### PROVIDED TEXT
Re: pageinspect patch, for showing tuple data

From
Michael Paquier
Date:
On Sat, Oct 17, 2015 at 5:15 AM, Nikolay Shaplov
<n.shaplov@postgrespro.ru> wrote:
> So what's next?

Wait and see a bit.

> We need something else to discuss?
> We need somebody else's opinion to rule this out?

The spec of the patch looks clear to me.

> Or it's ready to commit, and just not marked this way?

No, I don't think we have reached this state yet.

> I am going to make report based on this patch in Vienna. It would be
> nice to have it committed until then :)

This is registered in this November's CF and the current one is not
completely wrapped up, so I haven't rushed into looking at it.
Regards,
-- 
Michael



Re: pageinspect patch, for showing tuple data

From
Michael Paquier
Date:
On Sat, Oct 17, 2015 at 1:48 AM, Michael Paquier wrote:
> On Sat, Oct 17, 2015 at 5:15 AM, Nikolay Shaplov wrote:
>> Or it's ready to commit, and just not marked this way?
>
> No, I don't think we have reached this state yet.
>
>> I am going to make report based on this patch in Vienna. It would be
>> nice to have it committed until then :)
>
> This is registered in this November's CF and the current one is not
> completely wrapped up, so I haven't rushed into looking at it.

So, I have finally been able to look at this patch in more details,
resulting in the attached. I noticed a couple of things that should be
addressed, mainly:
- addition of a new routine text_to_bits to perform the reverse
operation of bits_to_text. This was previously part of
tuple_data_split, I think that it deserves its own function.
- split_tuple_data should be static
- t_bits_str should not be a text, rather a char* fetched using
text_to_cstring(PG_GETARG_TEXT_PP(4)). This way there is no need to
perform extra calculations with VARSIZE and VARHDRSZ
- split_tuple_data can directly use the relation OID instead of the
tuple descriptor of the relation
- t_bits was leaking memory. For correctness I think that it is better
to free it after calling split_tuple_data.
- PG_DETOAST_DATUM_COPY allocates some memory, this was leaking as
well in raw_attr actually. I refactored the code such as a bytea* is
used and always freed when allocated to avoid leaks. Removing raw_attr
actually simplified the code a bit.

### WHAT THIS EXERCISE ASKS
(1) In the pageinspect patch thread, what new routine is added to perform the reverse operation of bits_to_text?
(2) Please extend the pageinspect patch thread past its final sentence, keeping the same voice and topic.

(Data records)
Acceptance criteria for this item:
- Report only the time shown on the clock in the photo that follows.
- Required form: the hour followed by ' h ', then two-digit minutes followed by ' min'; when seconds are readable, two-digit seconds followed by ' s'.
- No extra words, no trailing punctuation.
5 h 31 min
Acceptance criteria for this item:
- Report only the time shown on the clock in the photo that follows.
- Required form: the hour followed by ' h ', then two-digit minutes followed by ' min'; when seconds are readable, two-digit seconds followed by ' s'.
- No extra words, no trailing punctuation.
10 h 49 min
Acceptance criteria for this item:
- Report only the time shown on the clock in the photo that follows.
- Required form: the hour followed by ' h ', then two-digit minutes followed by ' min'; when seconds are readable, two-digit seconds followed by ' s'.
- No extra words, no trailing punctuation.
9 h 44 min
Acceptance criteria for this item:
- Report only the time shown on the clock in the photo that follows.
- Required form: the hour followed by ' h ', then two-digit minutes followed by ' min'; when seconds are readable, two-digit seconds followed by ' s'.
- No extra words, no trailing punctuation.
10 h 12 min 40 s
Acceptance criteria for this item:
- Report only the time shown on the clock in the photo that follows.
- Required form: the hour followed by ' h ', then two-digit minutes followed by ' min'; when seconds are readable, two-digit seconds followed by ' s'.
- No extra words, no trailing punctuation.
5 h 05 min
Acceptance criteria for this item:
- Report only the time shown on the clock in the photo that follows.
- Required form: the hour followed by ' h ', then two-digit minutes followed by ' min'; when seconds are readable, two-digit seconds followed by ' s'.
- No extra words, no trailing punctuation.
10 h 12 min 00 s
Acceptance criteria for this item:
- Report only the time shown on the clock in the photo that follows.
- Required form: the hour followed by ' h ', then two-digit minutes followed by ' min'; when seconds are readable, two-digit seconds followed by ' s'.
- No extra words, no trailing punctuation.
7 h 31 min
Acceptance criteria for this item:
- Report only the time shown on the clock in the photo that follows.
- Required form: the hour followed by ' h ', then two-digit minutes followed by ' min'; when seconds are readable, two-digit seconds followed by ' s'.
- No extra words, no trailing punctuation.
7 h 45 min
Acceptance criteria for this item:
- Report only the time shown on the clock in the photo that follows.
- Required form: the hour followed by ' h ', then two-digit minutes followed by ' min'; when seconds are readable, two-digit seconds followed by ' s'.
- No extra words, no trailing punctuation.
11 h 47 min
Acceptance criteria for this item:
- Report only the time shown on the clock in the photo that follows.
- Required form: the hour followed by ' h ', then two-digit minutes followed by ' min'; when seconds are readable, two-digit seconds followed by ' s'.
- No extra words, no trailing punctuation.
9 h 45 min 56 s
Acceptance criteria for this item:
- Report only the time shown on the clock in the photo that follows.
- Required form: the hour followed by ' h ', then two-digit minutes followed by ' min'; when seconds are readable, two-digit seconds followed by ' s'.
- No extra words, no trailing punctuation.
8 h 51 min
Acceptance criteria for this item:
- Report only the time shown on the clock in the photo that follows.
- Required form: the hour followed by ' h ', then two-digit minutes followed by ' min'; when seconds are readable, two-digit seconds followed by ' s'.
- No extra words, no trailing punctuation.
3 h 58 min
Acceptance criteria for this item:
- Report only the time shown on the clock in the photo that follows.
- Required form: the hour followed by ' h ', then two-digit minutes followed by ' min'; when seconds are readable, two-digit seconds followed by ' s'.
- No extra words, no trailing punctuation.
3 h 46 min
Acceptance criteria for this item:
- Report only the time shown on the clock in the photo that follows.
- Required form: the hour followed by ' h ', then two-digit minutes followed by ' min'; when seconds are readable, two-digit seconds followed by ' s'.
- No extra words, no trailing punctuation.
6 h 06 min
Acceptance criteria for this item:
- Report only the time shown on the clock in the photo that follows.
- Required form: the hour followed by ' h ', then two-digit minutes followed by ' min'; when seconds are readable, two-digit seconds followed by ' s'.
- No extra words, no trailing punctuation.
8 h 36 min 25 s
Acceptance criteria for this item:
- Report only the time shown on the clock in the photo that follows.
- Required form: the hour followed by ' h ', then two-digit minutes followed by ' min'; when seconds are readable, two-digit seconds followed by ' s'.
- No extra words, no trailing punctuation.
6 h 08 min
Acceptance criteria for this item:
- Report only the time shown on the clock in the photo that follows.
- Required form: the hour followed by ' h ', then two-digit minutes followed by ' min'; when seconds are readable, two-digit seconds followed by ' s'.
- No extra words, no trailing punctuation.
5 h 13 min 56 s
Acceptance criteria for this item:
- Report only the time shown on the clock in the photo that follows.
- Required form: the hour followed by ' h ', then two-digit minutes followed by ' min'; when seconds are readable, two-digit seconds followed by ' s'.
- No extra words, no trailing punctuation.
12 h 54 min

### ANSWERS PROVIDED
(1) text_to_bits

(2)
- I simplified the docs, that was largely too verbose in my opinion.
- Instead of using VARATT_IS_1B_E and VARTAG_EXTERNAL, using
VARATT_IS_EXTERNAL and VARATT_IS_EXTERNAL_ONDISK seems more adapted to
me, those other ones are much more low-level and not really spread in
the backend code.
- Found some typos in the code, the docs and some comments. I reworked
the error messages as well.
- The code format was not really in line with the project guidelines.
I fixed that as well.
- I removed heap_page_item_attrs for now to get this patch in a
bare-bone state. Though I would not mind if this is re-added (I
personally don't think that's much necessary in the module
actually...).
- The calculation of the length of t_bits using HEAP_NATTS_MASK is
more correct as you mentioned earlier, so I let it in its state.
That's actually more accurate for error handling as well.
That's everything I recall I have. How does this look?
--
Michael

Attachment

Re: pageinspect patch, for showing tuple data

From
Nikolay Shaplov
Date:
В письме от 28 октября 2015 16:57:36 пользователь Michael Paquier написал:
> On Sat, Oct 17, 2015 at 1:48 AM, Michael Paquier wrote:
> > On Sat, Oct 17, 2015 at 5:15 AM, Nikolay Shaplov wrote:
> >> Or it's ready to commit, and just not marked this way?
> >
> > No, I don't think we have reached this state yet.
> >
> >> I am going to make report based on this patch in Vienna. It would be
> >> nice to have it committed until then :)
> >
> > This is registered in this November's CF and the current one is not
> > completely wrapped up, so I haven't rushed into looking at it.
>
> So, I have finally been able to look at this patch in more details,
> resulting in the attached. I noticed a couple of things that should be
> addressed, mainly:
> - addition of a new routine text_to_bits to perform the reverse
> operation of bits_to_text. This was previously part of
> tuple_data_split, I think that it deserves its own function.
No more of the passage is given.